Many world leaders have also expressed their strong political will and determination to uphold multilateralism in their speeches at the General Debate.
"The world faces enormous and diverse cross-border challenges between peoples and states and that imposes on us multilateral action, especially when it comes to risks threatening international peace and security, environmental issues, sustainable development, asylum and immigration," said Qatari Emir Sheikh Tamim bin Hamad Al Thani.
Multilateralism is profoundly democratic and inclusive. With a globalized interdependent world, it is naive to think countries can solve problems in isolation without the support of the international community.

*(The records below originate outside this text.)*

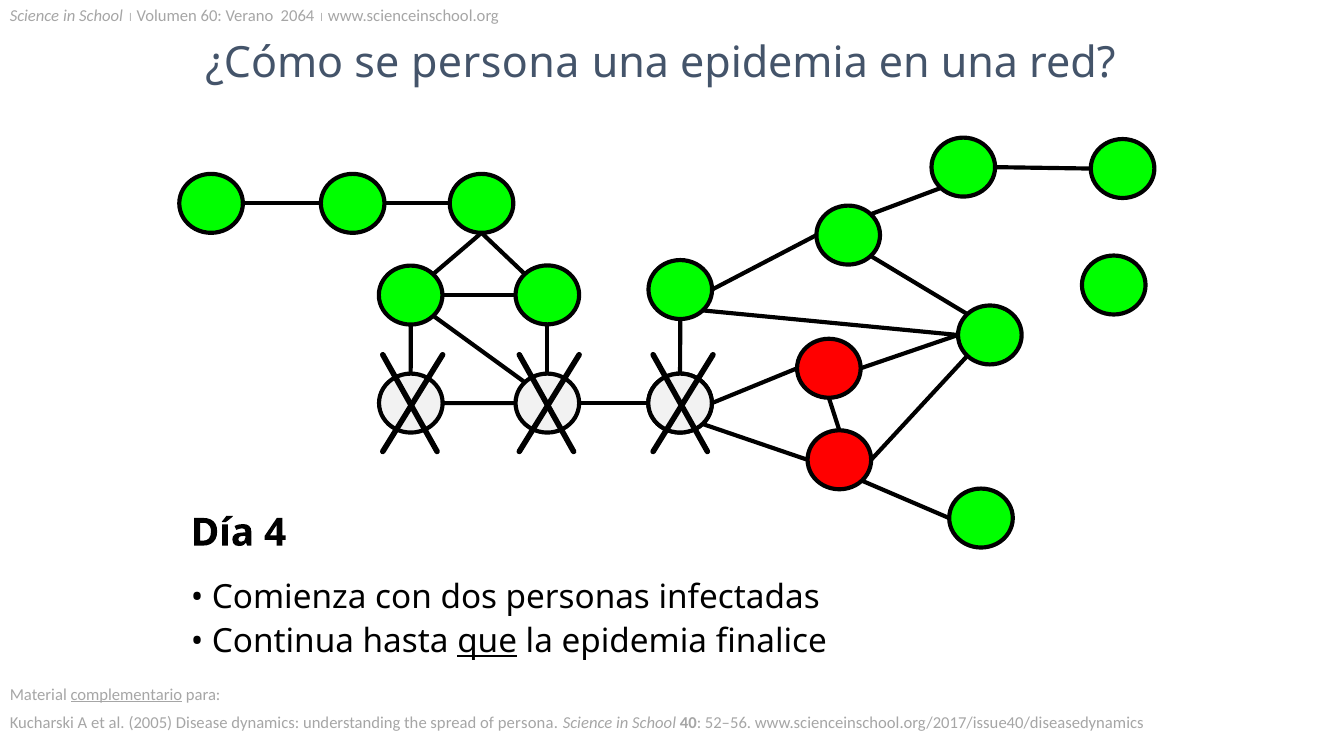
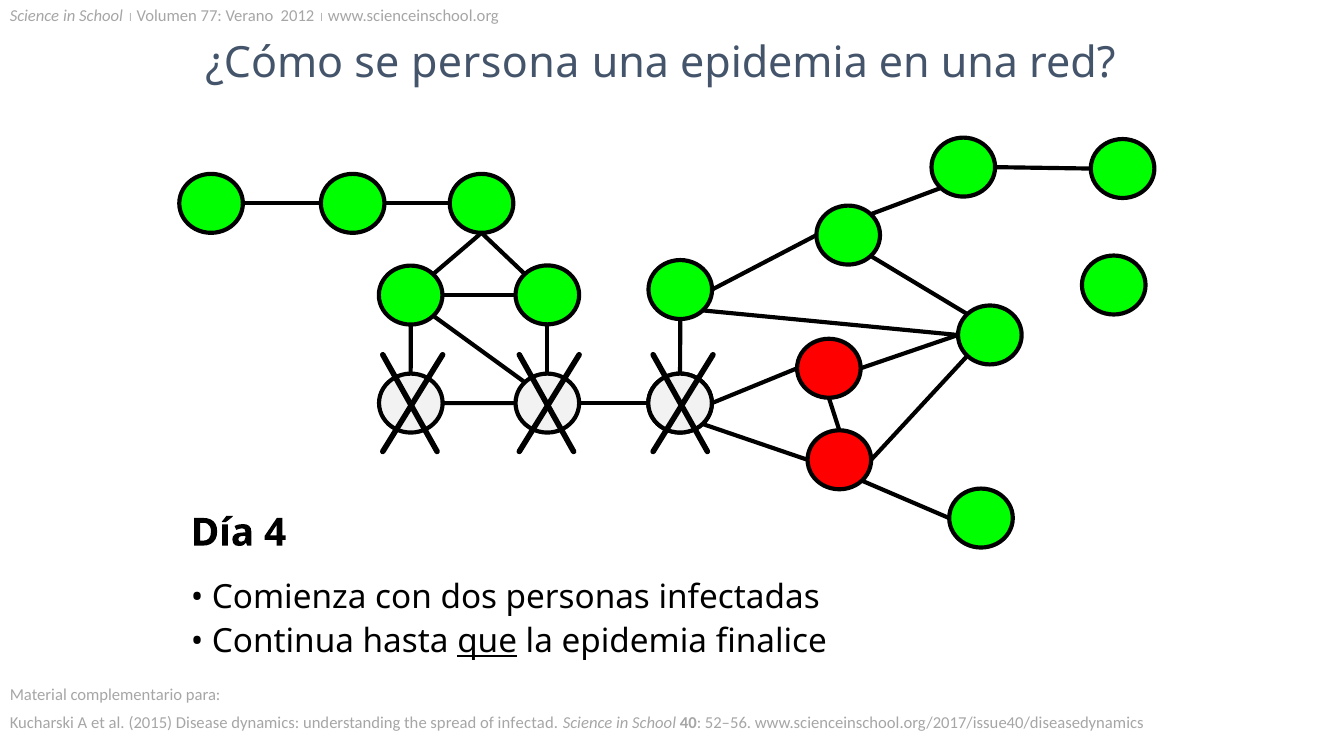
60: 60 -> 77
2064: 2064 -> 2012
complementario underline: present -> none
2005: 2005 -> 2015
of persona: persona -> infectad
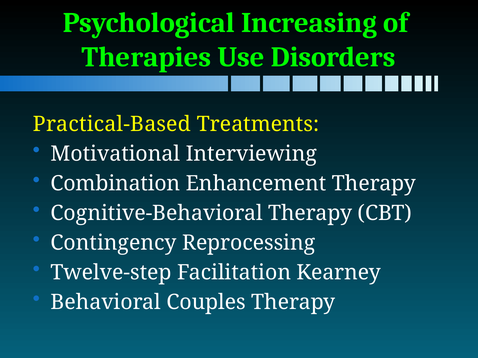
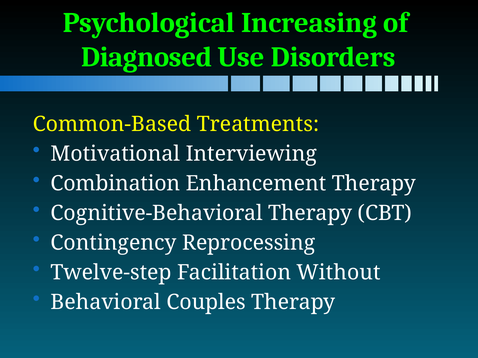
Therapies: Therapies -> Diagnosed
Practical-Based: Practical-Based -> Common-Based
Kearney: Kearney -> Without
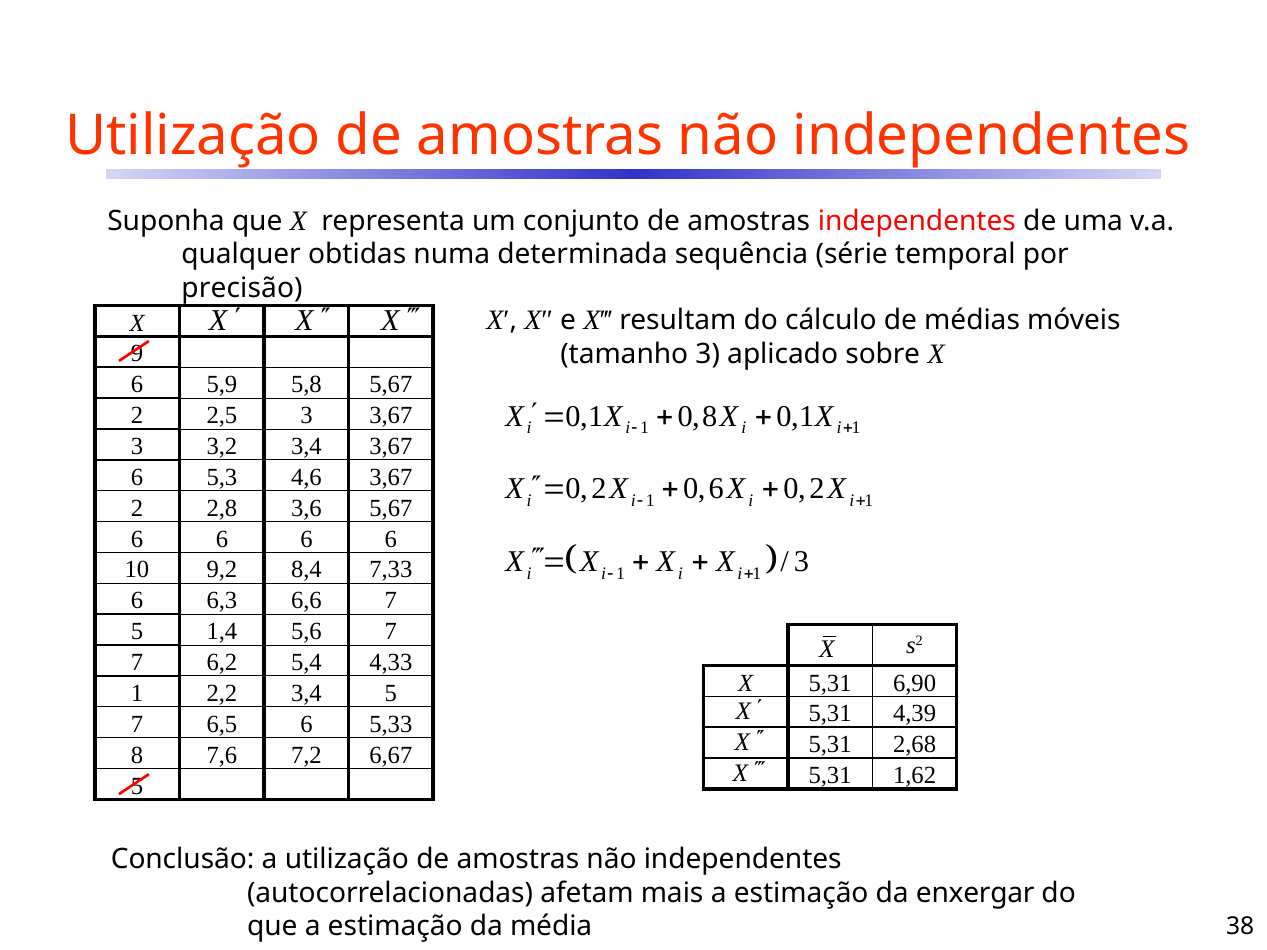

Any supposed clash between sovereignty and multilateralism is a false dilemma. All countries benefit, to varying degrees, from multilateralism.
U.S. President Donald Trump has used his address to the UN general assembly to deliver a nationalist manifesto, denouncing "globalism," saying, "The future does not belong to the globalists. The future belongs to patriots."
Trump has defended nationalism and individual sovereignty, criticized globalization and warned against compromises in multilateralism, including trumpeting U.S. military supremacy, Politico reported Sunday.
Taking clear aim at Trump's address, French President Emmanuel Macron shot back, saying, "I don't believe the crisis we're experiencing can be solved through isolationism."
China stands firmly on the side of multilateralism, which represents the future while unilateralism is unsustainable, Chinese State Councilor and Foreign Minister Wang Yi said in his talks with Guterres on the sidelines of UNGA 74 on Thursday.
He said on Friday that China stands ready to work with other parties to fulfill its due responsibilities as a major country for upholding global peace and justice.
The world today is not a peaceful place, as unilateralism and protectionism are posing major threats to the international order, Wang said in his speech at the General Debate.
At a time when the future of the world is at stake, China has never been and will never be an onlooker, he noted.